Russia, as virtually every other nation is, is limited by how much of its economy can sustain military spending. Not so the Americans. Washington can pile up debt with impunity for as long as the global financial system relies on the dollar as the primary reserve currency.

This scenario of aiming to break Russia through financial warfare as triggered by an arms race would also explain why the US-led NATO alliance has intensified its goading of Moscow in recent years. The pretext of "defending Europe" from "Russian aggression" is transparently ludicrous. Contrived grievances of Russia "annexing Crimea" are orchestrated in order to give Washington and its NATO lackeys an excuse to ramp up militarism on Russia's borders.

Any sane person can see that the objective situation is one of NATO aggression and intimidation towards Russia, in complete reversal of what the Western governments and their servile mass media allege. This would also explain why the US unilaterally walked away from the anti-ballistic missile (ABM) treaty in 2002. Washington needs to foster instability and insecurity because its otherwise bankrupt economy is only propped up by such instability and war proneness.

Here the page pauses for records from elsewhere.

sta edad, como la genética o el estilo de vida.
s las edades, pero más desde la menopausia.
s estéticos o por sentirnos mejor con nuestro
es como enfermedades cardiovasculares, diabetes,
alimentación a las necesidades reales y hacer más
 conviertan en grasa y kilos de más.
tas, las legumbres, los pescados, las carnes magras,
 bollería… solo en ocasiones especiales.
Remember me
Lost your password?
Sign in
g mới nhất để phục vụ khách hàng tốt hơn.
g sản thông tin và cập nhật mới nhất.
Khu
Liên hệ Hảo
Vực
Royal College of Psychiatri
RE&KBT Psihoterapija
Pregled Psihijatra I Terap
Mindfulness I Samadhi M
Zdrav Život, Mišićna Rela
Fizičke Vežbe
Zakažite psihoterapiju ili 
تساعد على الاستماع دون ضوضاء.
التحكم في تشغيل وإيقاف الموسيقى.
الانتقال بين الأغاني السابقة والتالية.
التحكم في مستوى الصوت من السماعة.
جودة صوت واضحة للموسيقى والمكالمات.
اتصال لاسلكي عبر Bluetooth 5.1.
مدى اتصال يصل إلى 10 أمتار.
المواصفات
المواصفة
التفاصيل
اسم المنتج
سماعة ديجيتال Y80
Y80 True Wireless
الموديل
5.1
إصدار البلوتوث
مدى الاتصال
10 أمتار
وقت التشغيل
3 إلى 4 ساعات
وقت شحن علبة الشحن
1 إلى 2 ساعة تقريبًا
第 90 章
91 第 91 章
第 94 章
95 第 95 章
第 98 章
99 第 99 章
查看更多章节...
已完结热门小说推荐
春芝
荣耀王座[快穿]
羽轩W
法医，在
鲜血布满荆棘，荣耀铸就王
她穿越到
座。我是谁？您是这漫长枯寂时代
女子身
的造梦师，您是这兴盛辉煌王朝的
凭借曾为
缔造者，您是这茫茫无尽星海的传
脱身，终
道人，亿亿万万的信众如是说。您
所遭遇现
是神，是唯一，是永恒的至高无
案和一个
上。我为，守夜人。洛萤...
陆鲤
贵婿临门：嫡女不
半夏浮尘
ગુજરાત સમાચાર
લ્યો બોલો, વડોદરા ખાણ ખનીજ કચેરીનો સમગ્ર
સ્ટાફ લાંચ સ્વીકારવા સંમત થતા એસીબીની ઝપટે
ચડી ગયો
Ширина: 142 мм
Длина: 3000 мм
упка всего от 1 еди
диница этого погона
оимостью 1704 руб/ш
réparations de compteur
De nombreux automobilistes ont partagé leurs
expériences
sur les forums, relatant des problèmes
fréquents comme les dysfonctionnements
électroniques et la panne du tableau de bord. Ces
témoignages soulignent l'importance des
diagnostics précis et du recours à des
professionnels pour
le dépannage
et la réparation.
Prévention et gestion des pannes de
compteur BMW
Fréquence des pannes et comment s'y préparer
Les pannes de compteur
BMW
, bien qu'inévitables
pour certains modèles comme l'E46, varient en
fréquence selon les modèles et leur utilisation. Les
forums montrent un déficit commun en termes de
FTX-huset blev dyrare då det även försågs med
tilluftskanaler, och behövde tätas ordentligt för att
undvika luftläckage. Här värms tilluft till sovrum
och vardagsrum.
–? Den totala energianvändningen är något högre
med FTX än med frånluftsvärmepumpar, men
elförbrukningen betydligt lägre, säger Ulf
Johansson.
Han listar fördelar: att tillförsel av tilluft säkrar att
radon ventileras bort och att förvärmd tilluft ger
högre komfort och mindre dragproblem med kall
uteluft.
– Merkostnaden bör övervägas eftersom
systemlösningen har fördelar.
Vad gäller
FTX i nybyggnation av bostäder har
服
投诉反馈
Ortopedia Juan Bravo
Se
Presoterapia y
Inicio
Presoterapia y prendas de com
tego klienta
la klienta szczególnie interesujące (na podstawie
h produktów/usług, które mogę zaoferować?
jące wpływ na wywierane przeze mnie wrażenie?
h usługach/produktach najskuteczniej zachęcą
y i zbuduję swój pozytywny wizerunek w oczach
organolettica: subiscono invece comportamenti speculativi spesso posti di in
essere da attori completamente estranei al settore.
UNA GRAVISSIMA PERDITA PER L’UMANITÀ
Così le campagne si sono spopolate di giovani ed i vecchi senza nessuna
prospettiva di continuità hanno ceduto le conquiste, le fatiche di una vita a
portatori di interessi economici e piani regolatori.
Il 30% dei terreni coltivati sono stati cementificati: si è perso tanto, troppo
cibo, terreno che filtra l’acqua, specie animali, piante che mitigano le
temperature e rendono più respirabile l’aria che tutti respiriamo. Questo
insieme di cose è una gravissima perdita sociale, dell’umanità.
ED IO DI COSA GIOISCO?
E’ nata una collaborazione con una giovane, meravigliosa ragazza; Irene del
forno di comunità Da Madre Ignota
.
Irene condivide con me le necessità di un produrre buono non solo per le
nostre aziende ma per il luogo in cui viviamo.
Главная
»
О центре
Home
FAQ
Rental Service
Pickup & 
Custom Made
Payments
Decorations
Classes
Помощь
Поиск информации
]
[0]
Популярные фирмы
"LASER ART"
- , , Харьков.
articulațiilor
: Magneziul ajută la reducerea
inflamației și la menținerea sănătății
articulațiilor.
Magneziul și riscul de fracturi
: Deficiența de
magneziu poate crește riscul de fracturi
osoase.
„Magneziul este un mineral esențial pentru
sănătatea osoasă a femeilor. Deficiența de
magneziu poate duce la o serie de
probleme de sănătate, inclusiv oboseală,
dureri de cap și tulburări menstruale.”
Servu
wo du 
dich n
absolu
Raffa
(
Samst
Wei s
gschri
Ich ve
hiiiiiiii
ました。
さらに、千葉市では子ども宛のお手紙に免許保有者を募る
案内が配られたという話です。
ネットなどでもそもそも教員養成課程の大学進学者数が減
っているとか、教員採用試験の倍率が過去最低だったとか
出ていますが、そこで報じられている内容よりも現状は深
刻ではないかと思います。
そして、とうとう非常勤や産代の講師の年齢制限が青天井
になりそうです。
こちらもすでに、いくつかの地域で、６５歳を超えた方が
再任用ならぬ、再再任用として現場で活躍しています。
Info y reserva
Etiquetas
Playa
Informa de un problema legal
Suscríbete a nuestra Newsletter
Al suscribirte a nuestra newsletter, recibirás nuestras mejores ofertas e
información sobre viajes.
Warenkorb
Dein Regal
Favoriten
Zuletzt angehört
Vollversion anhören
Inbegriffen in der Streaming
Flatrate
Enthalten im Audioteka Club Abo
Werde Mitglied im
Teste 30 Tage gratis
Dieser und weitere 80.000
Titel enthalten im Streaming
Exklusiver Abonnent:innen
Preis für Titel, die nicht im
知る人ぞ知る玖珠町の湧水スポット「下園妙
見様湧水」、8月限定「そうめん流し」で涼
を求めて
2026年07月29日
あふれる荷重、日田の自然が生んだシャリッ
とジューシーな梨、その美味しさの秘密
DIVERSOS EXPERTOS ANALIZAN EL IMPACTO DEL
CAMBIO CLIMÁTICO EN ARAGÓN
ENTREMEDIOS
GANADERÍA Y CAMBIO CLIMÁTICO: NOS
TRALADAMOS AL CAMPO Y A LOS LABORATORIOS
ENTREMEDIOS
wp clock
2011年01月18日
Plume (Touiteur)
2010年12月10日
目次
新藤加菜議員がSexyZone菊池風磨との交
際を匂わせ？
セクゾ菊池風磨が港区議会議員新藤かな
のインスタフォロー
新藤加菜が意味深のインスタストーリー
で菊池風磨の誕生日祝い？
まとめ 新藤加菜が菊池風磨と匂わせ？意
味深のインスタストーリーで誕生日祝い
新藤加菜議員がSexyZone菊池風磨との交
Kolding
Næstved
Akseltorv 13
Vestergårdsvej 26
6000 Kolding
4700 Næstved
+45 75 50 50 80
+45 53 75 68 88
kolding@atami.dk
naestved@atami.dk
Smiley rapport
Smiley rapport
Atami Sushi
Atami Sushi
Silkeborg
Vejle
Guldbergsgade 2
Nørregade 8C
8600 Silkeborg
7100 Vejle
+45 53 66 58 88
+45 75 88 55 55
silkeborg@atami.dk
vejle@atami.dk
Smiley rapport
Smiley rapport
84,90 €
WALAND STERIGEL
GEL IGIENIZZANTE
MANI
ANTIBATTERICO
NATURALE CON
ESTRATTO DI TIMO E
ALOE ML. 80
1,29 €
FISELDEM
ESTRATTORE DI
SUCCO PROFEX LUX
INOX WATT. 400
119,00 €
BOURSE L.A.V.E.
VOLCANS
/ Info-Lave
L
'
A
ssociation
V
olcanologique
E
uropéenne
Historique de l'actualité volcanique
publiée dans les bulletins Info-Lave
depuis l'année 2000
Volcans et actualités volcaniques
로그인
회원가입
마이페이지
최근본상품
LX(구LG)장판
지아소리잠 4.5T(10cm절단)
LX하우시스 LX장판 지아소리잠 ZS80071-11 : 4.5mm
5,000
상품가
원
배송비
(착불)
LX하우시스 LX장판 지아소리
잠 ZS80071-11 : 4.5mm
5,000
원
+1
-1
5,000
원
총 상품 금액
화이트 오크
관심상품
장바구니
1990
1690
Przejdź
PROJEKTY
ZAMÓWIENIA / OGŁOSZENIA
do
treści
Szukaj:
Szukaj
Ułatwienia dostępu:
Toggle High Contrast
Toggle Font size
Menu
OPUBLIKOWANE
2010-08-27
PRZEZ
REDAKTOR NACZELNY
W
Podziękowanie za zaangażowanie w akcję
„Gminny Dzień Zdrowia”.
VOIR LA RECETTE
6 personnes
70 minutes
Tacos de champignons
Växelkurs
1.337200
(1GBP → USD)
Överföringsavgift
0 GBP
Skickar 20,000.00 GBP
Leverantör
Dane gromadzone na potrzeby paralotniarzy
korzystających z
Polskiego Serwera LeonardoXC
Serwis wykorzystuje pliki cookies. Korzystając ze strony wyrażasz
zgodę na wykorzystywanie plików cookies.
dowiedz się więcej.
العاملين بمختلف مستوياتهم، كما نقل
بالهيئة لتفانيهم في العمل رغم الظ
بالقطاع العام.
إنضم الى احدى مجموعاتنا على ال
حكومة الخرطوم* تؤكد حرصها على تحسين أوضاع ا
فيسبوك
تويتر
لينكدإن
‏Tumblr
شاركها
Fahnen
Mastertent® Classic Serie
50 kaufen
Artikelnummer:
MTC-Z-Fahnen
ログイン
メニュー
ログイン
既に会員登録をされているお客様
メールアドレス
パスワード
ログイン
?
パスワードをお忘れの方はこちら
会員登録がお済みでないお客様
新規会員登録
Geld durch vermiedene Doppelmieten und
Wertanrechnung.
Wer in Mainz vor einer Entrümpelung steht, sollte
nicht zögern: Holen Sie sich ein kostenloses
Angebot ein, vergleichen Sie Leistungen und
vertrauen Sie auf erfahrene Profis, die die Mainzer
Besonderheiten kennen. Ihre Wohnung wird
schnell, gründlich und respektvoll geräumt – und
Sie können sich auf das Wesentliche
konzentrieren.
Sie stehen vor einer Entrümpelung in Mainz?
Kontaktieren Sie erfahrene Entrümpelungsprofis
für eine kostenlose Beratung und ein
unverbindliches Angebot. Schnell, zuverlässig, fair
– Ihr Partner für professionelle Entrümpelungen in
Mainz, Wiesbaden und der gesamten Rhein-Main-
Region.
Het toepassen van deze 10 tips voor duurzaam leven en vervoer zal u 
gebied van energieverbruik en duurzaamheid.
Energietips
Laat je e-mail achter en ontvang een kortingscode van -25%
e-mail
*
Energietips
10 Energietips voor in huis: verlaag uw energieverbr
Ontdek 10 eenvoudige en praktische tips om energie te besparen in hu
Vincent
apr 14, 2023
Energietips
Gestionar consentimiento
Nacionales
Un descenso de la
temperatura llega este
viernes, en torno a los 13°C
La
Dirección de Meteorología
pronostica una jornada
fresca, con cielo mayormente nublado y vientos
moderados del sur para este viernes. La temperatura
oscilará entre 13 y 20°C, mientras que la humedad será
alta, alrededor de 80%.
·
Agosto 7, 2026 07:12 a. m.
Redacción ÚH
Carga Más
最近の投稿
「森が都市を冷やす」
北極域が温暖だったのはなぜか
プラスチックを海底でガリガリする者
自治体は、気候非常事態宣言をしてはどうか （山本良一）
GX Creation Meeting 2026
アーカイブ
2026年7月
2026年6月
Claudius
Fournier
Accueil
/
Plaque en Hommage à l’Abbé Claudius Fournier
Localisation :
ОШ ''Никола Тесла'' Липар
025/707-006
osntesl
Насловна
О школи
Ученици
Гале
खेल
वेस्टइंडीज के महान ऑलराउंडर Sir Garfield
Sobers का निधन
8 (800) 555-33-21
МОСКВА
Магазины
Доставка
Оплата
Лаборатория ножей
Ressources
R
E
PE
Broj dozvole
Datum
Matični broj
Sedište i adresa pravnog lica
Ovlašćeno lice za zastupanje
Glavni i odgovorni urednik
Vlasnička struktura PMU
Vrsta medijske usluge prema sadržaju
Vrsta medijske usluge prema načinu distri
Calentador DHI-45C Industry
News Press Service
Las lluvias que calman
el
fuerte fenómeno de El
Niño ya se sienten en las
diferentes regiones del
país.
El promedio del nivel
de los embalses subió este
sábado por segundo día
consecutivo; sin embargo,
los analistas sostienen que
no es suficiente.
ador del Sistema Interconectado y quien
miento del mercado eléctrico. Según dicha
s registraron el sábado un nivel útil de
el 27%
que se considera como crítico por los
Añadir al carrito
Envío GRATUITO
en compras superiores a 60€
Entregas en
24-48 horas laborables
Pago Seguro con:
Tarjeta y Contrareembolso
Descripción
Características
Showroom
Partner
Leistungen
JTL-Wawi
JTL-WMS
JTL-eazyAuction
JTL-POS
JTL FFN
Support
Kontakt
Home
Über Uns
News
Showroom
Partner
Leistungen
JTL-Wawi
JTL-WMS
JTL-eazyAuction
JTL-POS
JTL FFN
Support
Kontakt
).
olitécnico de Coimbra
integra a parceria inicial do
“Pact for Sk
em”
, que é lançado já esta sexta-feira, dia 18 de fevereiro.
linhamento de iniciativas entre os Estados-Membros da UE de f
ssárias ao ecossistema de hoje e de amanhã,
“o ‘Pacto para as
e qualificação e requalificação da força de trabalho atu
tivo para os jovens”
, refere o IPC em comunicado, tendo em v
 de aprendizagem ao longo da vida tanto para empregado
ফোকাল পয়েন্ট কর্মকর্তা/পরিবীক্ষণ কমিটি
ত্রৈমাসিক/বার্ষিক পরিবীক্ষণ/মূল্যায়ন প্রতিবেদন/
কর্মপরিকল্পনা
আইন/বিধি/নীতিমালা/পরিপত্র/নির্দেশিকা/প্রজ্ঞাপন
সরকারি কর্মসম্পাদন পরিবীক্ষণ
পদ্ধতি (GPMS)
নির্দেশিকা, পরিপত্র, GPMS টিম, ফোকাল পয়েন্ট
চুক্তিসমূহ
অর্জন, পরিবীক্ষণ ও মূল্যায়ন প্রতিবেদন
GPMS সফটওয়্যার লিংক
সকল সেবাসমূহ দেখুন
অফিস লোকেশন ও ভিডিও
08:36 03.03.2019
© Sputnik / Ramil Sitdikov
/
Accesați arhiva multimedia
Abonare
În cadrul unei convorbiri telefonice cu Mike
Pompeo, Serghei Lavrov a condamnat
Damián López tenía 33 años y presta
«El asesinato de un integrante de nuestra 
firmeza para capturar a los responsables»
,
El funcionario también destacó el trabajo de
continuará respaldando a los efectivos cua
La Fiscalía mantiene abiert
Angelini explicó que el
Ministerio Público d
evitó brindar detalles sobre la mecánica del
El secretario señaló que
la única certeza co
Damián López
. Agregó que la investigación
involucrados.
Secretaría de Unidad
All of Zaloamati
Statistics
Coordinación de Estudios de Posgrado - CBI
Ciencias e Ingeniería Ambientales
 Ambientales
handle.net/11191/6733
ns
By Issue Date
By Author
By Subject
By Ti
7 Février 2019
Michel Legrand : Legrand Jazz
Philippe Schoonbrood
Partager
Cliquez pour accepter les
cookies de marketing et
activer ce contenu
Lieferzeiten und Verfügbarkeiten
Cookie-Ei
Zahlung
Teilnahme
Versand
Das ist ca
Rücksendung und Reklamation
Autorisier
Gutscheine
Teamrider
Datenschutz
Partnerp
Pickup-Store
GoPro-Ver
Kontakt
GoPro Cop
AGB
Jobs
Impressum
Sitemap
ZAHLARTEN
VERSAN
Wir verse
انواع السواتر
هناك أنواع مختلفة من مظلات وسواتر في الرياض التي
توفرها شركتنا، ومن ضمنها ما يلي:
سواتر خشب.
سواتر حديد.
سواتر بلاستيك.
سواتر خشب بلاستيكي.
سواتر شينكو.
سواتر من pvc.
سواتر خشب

The real purpose is not to instigate World War III with Russia, but instead to coerce Moscow into another disastrous arms race.

It is essential that Russia continually strengthens its defense capability. That means upgrading existing systems. The key word here is "strengthening". Putin was not referring to "expansion". He was specifically talking about optimizing military capability by being economically and technically efficient.

The reckless warmongering by Washington is a decades-old tendency since the Second World War. Unfortunately, European allies are too subservient or ideologically malleable to stand up to this American belligerence. In that case, Russia must always be vigilant to have the best defense systems to deter any American ultimate aggression.

Putin proudly referred to Russia being capable of defending itself against "any aggressor".

However, at all costs, Russia must avoid an arms race that would shatter its economy and eventually its national sovereignty. That is exactly what American adversaries want.